### SUPPLIED RECORDS
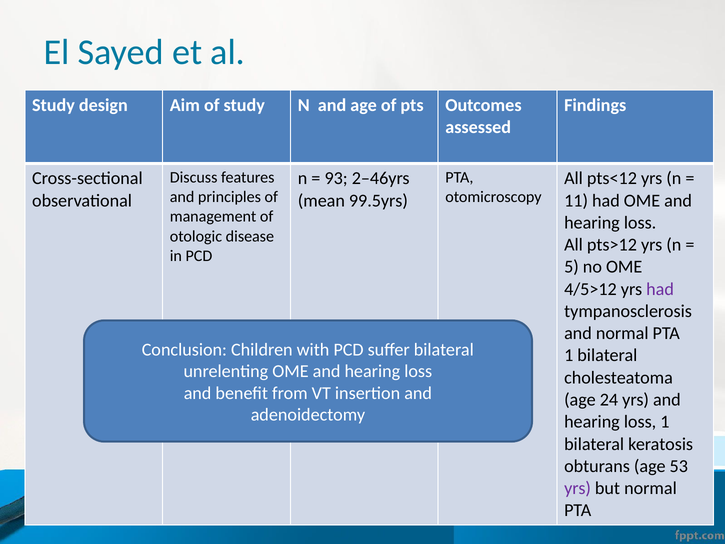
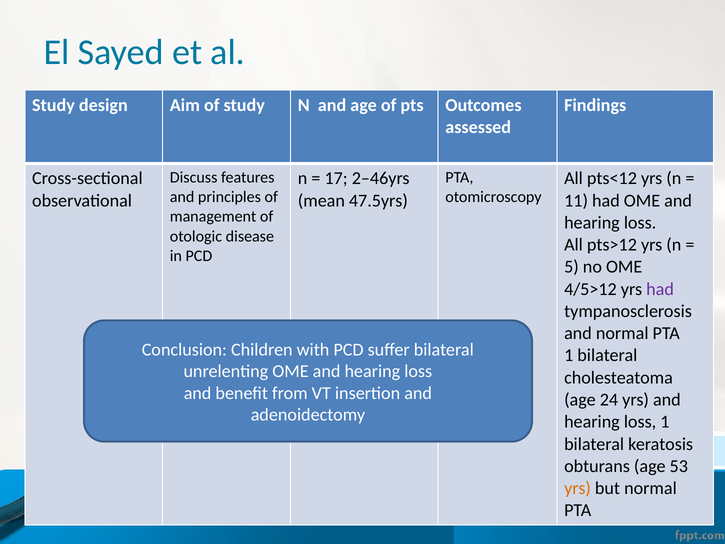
93: 93 -> 17
99.5yrs: 99.5yrs -> 47.5yrs
yrs at (578, 488) colour: purple -> orange
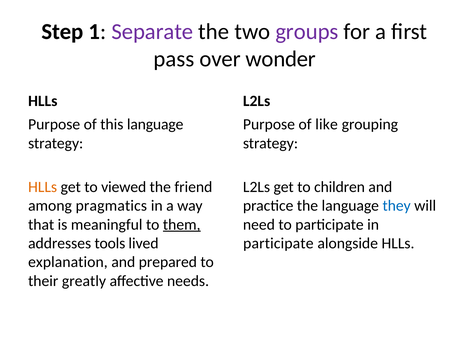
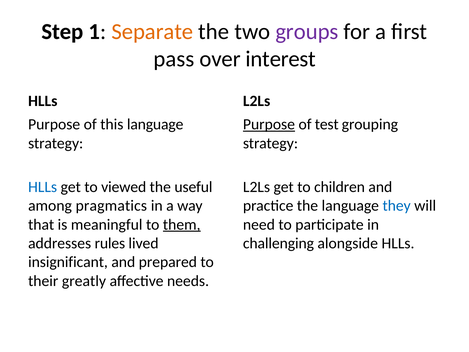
Separate colour: purple -> orange
wonder: wonder -> interest
Purpose at (269, 124) underline: none -> present
like: like -> test
HLLs at (43, 187) colour: orange -> blue
friend: friend -> useful
tools: tools -> rules
participate at (278, 243): participate -> challenging
explanation: explanation -> insignificant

### REQUIRED WORK
Rewrite every line of the data with "colour" changed to "color" and everything else left as it is. Omit the pictures from your answer.

### ANSWER TO THIS EXERCISE
93: 93 -> 17
99.5yrs: 99.5yrs -> 47.5yrs
yrs at (578, 488) color: purple -> orange
Separate color: purple -> orange
wonder: wonder -> interest
Purpose at (269, 124) underline: none -> present
like: like -> test
HLLs at (43, 187) color: orange -> blue
friend: friend -> useful
tools: tools -> rules
participate at (278, 243): participate -> challenging
explanation: explanation -> insignificant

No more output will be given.